Relevo
- Website type: Sports journalism
- Available in: Spanish
- Dissolved: May 29, 2025; 15 months ago
- Headquarters: Madrid, Community of Madrid, {{{location_country}}}
- Owner: Grupo Vocento
- Editor: Óscar Campillo
- Website: www.relevo.com
- Commercial: Yes
- Registration: No
- Launched: October 6, 2022; 3 years ago
- Current status: Defunct

= Relevo =

Sports-related website

Relevo was a sports website written in Spanish and based in Madrid. It covers national and international sports, with a focus on Gen Z and millennial audiences. It is owned by Spanish media group Vocento. It launched on 6 October 2022, after four months of providing editorial coverage on TikTok, Twitch, Instagram, and Twitter.

May 29, 2025, Grupo Vocento discontinued Relevo.

==Content and features==
Relevo focused on sports-related topics. This differs from the trend of diversifying content observed in mainstream Spanish sports websites, such as Marca and Diario As. Relevo claimed to avoid clickbait techniques to attract users.

Relevo's coverage included a mix of original reporting, videos, and in-depth analysis. Its business model was 'advertising-only'. Vocento stated that it did not expect the project to be EBITDA-positive until 2025.

In the context of sports, the Spanish word "relevo" refers to a member of a team handing off a baton or taking a leg on a relay race competition, such as those typically held in track, cycling, or swimming.

== History ==
Óscar Campillo, former editor of Marca and then PR director at Vocento, started developing the project in December 2021, supported by a small group of former Marca and As journalists. In May 2021, Relevo started a live Twitter thread where a headcount of the team is kept. As of October 2022, this thread featured 73 people.

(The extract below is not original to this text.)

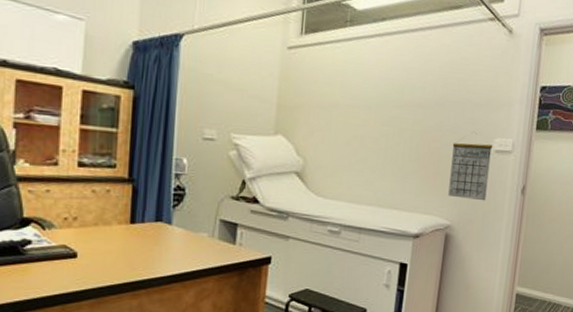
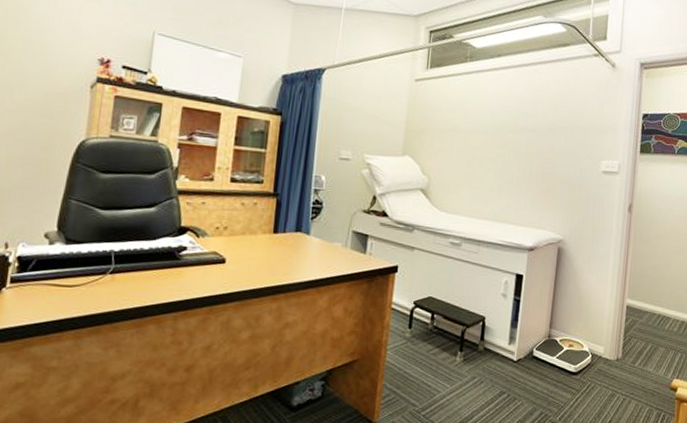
calendar: present [448,131,493,201] -> none [560,154,601,218]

Relevo started publishing content on TikTok in May 2022. In the following weeks, it launched profiles on Twitter and Instagram, as well as a 3-hour weekday daily live show on Twitch. As of October 2022, Relevo had amassed a combined following of 312,000 user profiles amongst the four platforms.

Relevo's launch on social networks was covered by Spanish media experts as an example of a successful strategy to build a social media following.